EXTRACT PROVIDED:
########
Protecting disabled children: What the latest research tells us

A group of academics highlight the lessons for social workers from the latest studies of safeguarding disabled children

By Kirsten Stalker, Julie Taylor, Debi Fry, Chris Jones, Audrey Cameron, Alasdair Stewart and Anita Franklin*

Disabled children are 3 to 4 times more likely to be abused than non-disabled children. However, the real prevalence rates are probably higher because there’s also evidence that the abuse of disabled children is widely under-reported.

Children with communication impairments, learning disabilities and ‘behavioural disorders’ are particularly vulnerable. The abuse of disabled children appears to start at an earlier age than for other children and boys are disproportionately affected.

Disabled children are more likely than others to be abused by family members or someone they know, but are also vulnerable to maltreatment in care settings.

A recent study of child protection practice in Scotland suggests that disabled children fare less well in child protection services than their non-disabled peers. Despite social workers’ desire to be child-centred, some were anxious about or even resistant to working with disabled children.

Where a child had communication impairments, this could be seen as a real obstacle. One social worker told the study: “If you can’t communicate with a child, then you just kind of give up.”

Other social workers, however, have creative ways to adapt communication with disabled children and seek their views.

The research raised concerns about the risk of social workers over-empathising with parents, based on the view that having a disabled child was very burdensome. This can take the focus away from the child’s needs and may even allow neglect or abuse to continue.
########
RAW DATA:
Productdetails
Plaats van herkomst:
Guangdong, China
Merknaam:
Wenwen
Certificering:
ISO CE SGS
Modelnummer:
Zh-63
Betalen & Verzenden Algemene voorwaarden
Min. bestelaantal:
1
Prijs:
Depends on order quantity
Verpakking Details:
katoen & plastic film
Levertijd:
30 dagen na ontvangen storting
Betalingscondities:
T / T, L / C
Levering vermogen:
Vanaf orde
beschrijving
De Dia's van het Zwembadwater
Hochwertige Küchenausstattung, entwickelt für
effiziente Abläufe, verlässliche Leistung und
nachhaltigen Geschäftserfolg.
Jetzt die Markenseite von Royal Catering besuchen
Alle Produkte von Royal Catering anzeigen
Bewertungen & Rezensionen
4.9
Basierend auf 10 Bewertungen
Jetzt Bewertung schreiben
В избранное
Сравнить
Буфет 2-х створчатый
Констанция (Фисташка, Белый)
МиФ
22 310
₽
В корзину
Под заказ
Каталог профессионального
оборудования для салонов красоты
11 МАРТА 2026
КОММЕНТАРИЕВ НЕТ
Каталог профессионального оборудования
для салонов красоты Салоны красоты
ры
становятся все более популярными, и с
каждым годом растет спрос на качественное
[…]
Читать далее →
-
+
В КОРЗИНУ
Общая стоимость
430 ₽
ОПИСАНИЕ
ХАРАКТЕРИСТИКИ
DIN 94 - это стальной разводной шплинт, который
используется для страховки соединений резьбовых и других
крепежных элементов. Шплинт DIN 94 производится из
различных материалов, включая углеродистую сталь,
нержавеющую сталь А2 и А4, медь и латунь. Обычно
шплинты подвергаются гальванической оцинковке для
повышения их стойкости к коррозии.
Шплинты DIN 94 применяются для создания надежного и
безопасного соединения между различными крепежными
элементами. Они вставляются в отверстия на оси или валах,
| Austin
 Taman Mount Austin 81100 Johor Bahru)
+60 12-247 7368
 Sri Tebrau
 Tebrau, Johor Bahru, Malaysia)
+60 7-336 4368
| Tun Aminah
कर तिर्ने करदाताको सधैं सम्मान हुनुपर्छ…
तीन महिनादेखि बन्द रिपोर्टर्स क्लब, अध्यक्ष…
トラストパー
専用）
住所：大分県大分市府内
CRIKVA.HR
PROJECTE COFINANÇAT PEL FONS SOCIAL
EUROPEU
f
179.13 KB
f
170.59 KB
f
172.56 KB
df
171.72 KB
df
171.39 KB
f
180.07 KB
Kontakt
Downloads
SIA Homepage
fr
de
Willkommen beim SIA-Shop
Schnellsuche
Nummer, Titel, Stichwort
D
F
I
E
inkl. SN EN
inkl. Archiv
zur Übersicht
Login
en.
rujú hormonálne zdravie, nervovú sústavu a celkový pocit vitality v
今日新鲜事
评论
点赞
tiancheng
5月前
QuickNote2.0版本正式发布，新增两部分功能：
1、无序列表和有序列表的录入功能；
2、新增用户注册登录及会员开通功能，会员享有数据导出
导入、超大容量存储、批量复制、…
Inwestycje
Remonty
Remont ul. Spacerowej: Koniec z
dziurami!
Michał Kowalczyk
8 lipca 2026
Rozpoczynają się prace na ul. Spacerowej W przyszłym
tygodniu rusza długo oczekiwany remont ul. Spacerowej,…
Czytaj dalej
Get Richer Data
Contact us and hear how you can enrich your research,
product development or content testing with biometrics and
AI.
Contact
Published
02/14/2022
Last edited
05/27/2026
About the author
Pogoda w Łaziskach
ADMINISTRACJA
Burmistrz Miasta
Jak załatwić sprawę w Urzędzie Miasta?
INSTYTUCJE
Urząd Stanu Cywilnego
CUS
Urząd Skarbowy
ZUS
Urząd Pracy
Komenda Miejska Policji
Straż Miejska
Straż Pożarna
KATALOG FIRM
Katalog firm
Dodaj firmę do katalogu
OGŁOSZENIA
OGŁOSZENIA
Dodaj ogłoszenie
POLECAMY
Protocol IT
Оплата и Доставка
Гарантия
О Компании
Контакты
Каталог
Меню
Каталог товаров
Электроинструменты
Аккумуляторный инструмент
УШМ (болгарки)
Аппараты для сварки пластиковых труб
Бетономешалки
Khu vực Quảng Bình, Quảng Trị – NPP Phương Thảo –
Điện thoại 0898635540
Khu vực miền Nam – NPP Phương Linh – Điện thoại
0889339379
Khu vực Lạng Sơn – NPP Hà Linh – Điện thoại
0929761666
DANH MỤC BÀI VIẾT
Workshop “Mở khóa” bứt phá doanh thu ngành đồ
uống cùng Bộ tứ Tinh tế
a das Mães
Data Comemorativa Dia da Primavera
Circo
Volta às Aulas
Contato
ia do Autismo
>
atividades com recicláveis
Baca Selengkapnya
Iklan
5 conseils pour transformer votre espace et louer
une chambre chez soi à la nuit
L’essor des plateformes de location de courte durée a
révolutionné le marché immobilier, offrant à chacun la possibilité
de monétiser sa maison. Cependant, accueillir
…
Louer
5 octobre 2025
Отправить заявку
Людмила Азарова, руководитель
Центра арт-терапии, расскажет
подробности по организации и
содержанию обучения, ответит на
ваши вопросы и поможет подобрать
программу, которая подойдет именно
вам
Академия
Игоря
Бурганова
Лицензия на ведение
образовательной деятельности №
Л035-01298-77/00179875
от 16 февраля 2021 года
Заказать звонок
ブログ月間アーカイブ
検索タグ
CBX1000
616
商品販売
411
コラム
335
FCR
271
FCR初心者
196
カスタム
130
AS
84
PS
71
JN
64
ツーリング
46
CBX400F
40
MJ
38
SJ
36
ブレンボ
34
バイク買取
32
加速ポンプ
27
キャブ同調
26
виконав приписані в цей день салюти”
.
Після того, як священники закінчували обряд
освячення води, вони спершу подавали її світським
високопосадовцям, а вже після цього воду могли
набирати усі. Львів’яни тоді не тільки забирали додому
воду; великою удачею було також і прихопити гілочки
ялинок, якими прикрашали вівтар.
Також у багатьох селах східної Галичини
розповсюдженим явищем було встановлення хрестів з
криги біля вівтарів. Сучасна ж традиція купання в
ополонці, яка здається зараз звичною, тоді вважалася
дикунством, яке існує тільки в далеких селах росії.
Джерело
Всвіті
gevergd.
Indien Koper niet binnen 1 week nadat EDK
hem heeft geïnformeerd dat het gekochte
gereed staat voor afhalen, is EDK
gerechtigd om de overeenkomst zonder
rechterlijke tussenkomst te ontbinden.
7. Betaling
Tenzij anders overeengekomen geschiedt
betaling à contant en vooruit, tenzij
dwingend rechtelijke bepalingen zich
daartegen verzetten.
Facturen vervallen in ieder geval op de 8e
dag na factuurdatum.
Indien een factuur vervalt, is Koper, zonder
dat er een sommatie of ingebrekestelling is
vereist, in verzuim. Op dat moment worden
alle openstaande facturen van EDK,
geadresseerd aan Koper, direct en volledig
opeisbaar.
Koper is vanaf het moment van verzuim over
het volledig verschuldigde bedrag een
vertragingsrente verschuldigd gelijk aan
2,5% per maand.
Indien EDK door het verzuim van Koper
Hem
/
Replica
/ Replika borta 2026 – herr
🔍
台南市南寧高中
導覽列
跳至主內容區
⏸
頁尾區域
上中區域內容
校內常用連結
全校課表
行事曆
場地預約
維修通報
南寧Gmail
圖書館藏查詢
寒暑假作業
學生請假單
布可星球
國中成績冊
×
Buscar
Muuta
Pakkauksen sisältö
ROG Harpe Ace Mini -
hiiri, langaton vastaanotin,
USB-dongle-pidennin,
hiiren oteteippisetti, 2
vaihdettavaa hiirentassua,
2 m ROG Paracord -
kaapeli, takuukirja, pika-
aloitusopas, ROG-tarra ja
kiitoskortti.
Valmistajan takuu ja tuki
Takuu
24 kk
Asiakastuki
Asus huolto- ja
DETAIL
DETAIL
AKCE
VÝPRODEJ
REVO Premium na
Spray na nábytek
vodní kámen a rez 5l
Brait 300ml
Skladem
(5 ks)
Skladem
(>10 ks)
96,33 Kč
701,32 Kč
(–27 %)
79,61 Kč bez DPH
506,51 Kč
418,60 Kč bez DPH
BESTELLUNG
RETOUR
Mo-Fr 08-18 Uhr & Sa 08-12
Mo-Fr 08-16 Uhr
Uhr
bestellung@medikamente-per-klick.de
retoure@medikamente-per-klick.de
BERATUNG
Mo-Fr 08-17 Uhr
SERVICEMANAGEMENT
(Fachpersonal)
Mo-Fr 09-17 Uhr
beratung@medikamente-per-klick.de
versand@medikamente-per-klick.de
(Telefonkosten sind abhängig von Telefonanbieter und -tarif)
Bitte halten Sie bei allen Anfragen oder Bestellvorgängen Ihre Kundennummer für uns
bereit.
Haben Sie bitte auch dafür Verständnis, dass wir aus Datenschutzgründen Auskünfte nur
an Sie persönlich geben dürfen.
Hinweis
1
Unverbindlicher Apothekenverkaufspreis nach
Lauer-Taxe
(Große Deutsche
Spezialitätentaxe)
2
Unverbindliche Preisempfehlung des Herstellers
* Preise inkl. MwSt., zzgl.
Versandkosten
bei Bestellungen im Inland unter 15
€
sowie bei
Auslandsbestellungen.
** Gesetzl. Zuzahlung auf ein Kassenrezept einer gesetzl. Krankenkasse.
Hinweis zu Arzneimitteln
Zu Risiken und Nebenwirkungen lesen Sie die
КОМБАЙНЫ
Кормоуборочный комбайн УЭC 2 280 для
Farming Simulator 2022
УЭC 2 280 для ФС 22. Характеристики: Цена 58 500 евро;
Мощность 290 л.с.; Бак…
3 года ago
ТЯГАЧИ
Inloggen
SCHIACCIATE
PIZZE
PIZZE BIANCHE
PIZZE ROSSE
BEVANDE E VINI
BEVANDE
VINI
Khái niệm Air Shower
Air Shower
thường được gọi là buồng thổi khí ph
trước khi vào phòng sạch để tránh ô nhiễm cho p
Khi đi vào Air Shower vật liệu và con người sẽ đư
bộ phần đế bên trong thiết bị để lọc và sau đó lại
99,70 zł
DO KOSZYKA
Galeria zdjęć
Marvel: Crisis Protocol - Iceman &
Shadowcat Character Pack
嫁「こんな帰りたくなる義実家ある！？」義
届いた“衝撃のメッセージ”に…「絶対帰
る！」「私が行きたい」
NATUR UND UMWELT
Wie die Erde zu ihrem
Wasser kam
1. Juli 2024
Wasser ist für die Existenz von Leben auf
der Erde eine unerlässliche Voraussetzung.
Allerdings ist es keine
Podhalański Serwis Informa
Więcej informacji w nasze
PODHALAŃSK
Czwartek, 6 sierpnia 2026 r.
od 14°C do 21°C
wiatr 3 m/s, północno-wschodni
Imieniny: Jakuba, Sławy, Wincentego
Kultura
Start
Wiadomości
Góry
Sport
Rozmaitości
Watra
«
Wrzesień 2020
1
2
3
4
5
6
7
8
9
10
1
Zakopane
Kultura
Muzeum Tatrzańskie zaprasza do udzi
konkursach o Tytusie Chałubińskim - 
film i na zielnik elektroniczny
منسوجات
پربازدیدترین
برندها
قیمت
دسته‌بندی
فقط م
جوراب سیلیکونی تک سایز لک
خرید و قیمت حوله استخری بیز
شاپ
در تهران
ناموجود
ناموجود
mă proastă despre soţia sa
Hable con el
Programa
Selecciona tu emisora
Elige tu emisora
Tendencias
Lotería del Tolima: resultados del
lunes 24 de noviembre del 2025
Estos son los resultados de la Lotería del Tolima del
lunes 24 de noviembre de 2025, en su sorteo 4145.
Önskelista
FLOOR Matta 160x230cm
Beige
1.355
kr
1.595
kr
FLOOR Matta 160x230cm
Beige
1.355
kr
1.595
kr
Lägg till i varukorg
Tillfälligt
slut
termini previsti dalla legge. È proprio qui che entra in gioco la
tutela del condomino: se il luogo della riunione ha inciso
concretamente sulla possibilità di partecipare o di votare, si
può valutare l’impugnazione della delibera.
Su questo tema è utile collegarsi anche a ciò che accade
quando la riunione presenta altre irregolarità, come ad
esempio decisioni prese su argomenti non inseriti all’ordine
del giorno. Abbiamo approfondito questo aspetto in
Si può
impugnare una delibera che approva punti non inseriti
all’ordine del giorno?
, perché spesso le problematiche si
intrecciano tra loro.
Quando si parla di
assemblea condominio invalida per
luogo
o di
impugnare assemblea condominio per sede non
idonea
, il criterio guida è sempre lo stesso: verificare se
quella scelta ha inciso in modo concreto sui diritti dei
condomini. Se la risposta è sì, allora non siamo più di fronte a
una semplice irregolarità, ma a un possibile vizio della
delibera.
########
REQUIRED WORK:
1: Duplicate from the safeguarding article the passage from "A recent study" up to and including "abuse to continue.".
2: Decide whether each statement agrees with the safeguarding article: (a) disabled children are 3 to 4 times more likely to be abused than non-disabled children; (b) girls are disproportionately affected by the abuse of disabled children; (c) disabled children are less likely than others to be abused by family members. Give yes or no for each, quoting the deciding words.
The records play no part in what is asked here.

ANSWERS GIVEN:
1:
A recent study of child protection practice in Scotland suggests that disabled children fare less well in child protection services than their non-disabled peers. Despite social workers’ desire to be child-centred, some were anxious about or even resistant to working with disabled children.

Where a child had communication impairments, this could be seen as a real obstacle. One social worker told the study: “If you can’t communicate with a child, then you just kind of give up.”

Other social workers, however, have creative ways to adapt communication with disabled children and seek their views.

The research raised concerns about the risk of social workers over-empathising with parents, based on the view that having a disabled child was very burdensome. This can take the focus away from the child’s needs and may even allow neglect or abuse to continue.

2:
(a) Yes: "Disabled children are 3 to 4 times more likely to be abused than non-disabled children."
(b) No: "boys are disproportionately affected."
(c) No: "Disabled children are more likely than others to be abused by family members or someone they know"